[Collection entries]
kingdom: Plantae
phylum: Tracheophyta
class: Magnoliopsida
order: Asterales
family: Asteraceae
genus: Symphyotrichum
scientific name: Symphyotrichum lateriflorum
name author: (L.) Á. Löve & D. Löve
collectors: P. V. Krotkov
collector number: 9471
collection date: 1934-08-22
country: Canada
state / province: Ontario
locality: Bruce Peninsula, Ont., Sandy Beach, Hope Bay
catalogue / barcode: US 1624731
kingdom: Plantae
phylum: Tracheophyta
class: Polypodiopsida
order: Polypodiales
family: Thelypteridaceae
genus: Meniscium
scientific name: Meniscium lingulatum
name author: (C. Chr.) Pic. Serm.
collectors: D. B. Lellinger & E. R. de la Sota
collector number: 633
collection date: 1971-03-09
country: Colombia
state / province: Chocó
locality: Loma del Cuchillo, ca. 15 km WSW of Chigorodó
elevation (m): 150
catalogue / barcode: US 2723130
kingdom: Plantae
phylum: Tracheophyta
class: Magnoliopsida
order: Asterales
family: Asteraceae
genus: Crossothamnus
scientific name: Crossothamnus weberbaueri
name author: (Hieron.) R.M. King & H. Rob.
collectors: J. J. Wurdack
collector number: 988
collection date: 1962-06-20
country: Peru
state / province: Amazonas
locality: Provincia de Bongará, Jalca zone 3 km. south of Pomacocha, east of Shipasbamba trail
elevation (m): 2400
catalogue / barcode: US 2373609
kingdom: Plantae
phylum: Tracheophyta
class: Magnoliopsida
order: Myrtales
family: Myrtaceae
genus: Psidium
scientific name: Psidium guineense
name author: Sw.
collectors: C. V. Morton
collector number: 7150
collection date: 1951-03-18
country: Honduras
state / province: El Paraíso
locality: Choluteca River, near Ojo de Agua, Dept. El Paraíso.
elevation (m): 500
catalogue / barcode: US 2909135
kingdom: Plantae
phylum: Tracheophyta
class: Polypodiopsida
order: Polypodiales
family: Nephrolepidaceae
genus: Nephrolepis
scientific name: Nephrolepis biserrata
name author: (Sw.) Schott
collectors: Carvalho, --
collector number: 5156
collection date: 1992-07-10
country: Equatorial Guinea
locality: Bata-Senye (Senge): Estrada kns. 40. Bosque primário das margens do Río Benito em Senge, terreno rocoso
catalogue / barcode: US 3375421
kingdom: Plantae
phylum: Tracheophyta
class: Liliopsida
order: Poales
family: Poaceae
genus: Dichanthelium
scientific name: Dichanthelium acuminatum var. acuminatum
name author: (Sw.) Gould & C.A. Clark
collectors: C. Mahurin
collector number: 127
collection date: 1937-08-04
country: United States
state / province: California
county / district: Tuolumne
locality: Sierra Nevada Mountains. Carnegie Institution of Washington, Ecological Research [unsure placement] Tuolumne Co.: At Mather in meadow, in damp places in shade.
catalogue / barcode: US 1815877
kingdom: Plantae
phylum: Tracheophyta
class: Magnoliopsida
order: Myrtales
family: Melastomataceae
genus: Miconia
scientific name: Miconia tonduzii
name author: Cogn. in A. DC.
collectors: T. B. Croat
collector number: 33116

### The problem
Copy the entries from the line containing "name author: (C. Chr.) Pic. Serm." through the line containing "scientific name: Crossothamnus weberbaueri" word for word, including both of those lines.

### Reply to the task
name author: (C. Chr.) Pic. Serm.
collectors: D. B. Lellinger & E. R. de la Sota
collector number: 633
collection date: 1971-03-09
country: Colombia
state / province: Chocó
locality: Loma del Cuchillo, ca. 15 km WSW of Chigorodó
elevation (m): 150
catalogue / barcode: US 2723130
kingdom: Plantae
phylum: Tracheophyta
class: Magnoliopsida
order: Asterales
family: Asteraceae
genus: Crossothamnus
scientific name: Crossothamnus weberbaueri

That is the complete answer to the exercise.